**TASK STATEMENT**.
Would you return exactly the lines running from the one with "middle_click_drag(453, 284, 285, 236)" to the bottom of the listing below, and no others?

RECORDS TO USE START

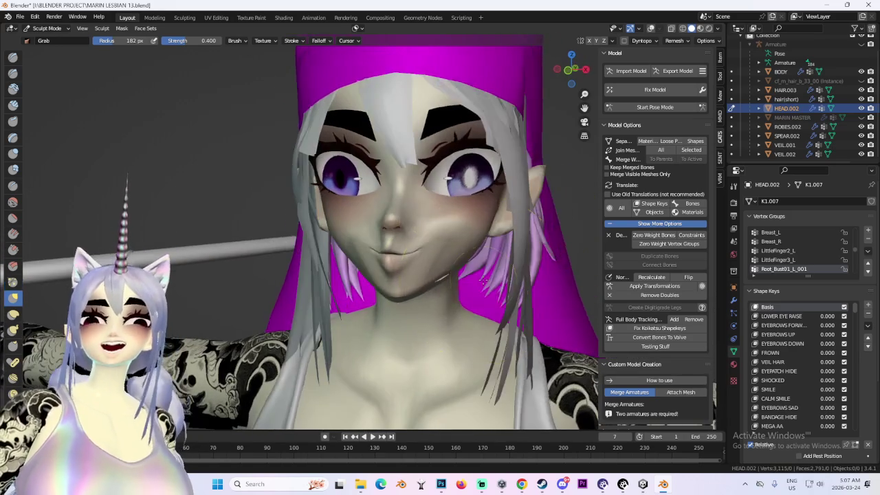
scroll(491, 295, "up", 2)
scroll(452, 284, "up", 2)
scroll(416, 270, "down", 2)
middle_click_drag(453, 284, 285, 236)
mouse_move(326, 258)
middle_mouse_down()
mouse_move(407, 255)
mouse_move(364, 304)
mouse_move(403, 265)
middle_mouse_up()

RECORDS TO USE END

**REPLY**.
middle_click_drag(453, 284, 285, 236)
mouse_move(326, 258)
middle_mouse_down()
mouse_move(407, 255)
mouse_move(364, 304)
mouse_move(403, 265)
middle_mouse_up()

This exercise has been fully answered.